The following is a translation of Pope Francis’ greeting to participants in a study day on “Siblings: sisters and brothers in disability and mental illness”, which was held on Saturday, 18 February, at the Sala Troisi in Rome and organised by the L’Arche Community in Italy, which is dedicated to caring for people with neurodevelopment disorders.
It is with great pleasure that I welcome this beautiful initiative: a study day dedicated to the theme of “siblings”. I admit that I did not know this word, but I am well aware of the phenomenon it signifies. A reality which reminds us that, in good and bad, no person is alone, but always lives within a network of relationships. In good times, benefiting from the closeness, help and comfort of others; in bad times because one person’s problem reverberates in others, becoming a cause for worry and affliction. Disability develops its effects above all in the domestic sphere, in the family. The healthy brother or sister of a disabled brother or sister finds that he or she is like Simon from Cyrene, whom the guards forced to carry Jesus’ cross for a long stretch of the via dolorosa. A sibling is a person whom life has forced to be a Cyrenian. The stretch walked by this “Cyrenian brother” can be more or less long, but the framework is already determined from the start: he will have to share and carry the other’s cross, the cross of his own brother or sister in whom Jesus is hidden.

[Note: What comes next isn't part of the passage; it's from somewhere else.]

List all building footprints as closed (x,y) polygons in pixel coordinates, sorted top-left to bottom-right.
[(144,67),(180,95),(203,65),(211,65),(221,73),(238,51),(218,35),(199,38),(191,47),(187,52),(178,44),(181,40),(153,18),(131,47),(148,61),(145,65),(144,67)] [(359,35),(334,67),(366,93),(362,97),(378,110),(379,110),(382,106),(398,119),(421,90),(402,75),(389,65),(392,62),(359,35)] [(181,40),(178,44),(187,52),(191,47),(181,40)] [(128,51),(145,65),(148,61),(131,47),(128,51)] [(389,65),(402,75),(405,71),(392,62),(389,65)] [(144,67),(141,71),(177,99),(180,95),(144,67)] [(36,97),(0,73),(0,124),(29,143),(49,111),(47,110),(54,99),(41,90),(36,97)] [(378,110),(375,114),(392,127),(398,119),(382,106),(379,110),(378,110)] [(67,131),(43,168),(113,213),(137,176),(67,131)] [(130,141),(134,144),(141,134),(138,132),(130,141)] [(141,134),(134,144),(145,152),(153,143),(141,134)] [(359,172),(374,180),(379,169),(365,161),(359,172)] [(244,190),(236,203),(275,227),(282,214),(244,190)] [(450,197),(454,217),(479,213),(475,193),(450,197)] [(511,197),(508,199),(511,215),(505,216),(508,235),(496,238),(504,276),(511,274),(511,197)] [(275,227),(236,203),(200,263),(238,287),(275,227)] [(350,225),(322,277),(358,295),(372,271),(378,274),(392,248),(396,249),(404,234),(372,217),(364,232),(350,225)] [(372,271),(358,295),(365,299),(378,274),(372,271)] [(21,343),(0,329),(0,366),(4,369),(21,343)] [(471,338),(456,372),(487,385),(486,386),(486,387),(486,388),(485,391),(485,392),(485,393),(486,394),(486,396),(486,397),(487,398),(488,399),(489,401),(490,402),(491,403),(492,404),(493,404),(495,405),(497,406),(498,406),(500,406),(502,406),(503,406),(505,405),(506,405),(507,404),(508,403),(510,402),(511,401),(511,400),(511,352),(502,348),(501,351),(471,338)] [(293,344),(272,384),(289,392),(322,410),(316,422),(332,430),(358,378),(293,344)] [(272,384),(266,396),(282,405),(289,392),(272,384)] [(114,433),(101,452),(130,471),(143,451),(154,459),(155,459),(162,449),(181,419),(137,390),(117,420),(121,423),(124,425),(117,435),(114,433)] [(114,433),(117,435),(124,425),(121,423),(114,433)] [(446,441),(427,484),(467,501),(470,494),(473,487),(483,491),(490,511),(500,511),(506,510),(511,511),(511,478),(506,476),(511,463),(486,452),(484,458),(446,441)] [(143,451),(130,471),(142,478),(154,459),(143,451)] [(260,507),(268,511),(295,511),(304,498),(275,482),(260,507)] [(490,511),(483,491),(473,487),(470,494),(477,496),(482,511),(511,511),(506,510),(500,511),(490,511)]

I have seen in the programme that there will be a presentation that, already in its title, cites the passage from the Letter to the Hebrews (2:11) referring precisely to Jesus who “is not ashamed to call them brethren”. I am happy with this reference because that is precisely the way it is: Jesus is not ashamed, he doesn’t worry; our problems become his. Jesus loves us just as we are, with our talents and with our frailties and disabilities. Jesus is happy because we are, not because we are one way instead of another, in good or terrible shape. We too, when we love, do not do so because of what the other has or knows or can do, but because of what the other is. This is what love is: wanting the other to be; to be as he is, not the way we think he should be according to much too specific standards. Love does not produce throwaways.
It is a widespread, harsh, dramatic situation for those who live in this context: siblings in situations of domestic or family disability. It is right and urgent that it be made the focus of study days like this one today, which sees people with different cultures and approaches meet, as well as the active participation of some siblings who will offer their direct, concrete experience in the form of testimonies.
Thus, applauding the creators and organisers, I express my wish for good and fruitful work, in the hope that today’s event will be a seed capable of bearing much fruit.